Give the lines of the listing from its first line through the line that contains "This content is private or does not exist." as a numbered list, leaving out blank lines.

Start of Block

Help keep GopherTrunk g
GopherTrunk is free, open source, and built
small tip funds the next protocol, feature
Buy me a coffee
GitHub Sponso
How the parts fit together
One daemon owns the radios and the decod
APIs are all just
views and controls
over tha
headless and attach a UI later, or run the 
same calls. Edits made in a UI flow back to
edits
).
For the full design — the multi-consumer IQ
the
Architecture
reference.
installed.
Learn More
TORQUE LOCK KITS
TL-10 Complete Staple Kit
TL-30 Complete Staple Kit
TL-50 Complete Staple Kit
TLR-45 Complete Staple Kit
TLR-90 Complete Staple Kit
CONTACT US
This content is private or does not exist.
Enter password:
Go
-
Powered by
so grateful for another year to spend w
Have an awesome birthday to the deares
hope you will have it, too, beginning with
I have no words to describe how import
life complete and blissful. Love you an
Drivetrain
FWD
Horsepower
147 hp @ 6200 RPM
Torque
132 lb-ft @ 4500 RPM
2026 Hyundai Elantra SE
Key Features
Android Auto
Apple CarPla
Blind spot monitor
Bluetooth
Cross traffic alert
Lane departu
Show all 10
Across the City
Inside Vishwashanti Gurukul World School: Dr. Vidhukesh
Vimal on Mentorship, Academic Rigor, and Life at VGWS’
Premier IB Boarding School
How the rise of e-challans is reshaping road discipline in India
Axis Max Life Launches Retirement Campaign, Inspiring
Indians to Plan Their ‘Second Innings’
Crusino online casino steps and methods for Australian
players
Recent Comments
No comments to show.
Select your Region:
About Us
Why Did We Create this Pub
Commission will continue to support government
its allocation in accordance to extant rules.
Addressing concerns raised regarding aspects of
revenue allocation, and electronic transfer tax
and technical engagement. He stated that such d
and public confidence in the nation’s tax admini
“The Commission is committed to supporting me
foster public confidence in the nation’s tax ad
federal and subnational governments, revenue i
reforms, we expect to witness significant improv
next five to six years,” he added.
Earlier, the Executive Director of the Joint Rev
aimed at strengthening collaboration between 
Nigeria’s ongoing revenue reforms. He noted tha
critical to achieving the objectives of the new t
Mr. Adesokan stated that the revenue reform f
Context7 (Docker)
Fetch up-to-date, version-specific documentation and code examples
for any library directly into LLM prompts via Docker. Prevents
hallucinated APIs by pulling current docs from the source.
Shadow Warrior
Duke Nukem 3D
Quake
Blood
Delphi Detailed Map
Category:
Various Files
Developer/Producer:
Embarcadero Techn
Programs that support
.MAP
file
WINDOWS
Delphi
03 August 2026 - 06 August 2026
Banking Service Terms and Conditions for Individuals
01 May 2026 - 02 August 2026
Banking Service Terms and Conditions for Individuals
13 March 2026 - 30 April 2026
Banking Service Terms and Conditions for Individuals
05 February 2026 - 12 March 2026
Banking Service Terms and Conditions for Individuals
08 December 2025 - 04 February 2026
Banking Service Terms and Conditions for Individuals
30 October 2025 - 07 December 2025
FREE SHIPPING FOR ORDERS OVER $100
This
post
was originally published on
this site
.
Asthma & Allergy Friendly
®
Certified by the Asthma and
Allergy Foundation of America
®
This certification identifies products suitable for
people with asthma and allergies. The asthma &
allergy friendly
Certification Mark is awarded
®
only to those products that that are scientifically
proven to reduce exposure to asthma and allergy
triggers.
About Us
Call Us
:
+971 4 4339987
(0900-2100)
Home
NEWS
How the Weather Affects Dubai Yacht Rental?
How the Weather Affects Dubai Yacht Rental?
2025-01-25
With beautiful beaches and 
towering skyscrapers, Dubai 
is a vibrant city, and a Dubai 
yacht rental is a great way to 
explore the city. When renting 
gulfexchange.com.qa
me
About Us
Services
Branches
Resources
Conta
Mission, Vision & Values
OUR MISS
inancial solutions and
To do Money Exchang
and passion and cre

End of Block

Expected output:
1. Help keep GopherTrunk g
2. GopherTrunk is free, open source, and built
3. small tip funds the next protocol, feature
4. Buy me a coffee
5. GitHub Sponso
6. How the parts fit together
7. One daemon owns the radios and the decod
8. APIs are all just
9. views and controls
10. over tha
11. headless and attach a UI later, or run the 
12. same calls. Edits made in a UI flow back to
13. edits
14. ).
15. For the full design — the multi-consumer IQ
16. the
17. Architecture
18. reference.
19. installed.
20. Learn More
21. TORQUE LOCK KITS
22. TL-10 Complete Staple Kit
23. TL-30 Complete Staple Kit
24. TL-50 Complete Staple Kit
25. TLR-45 Complete Staple Kit
26. TLR-90 Complete Staple Kit
27. CONTACT US
28. This content is private or does not exist.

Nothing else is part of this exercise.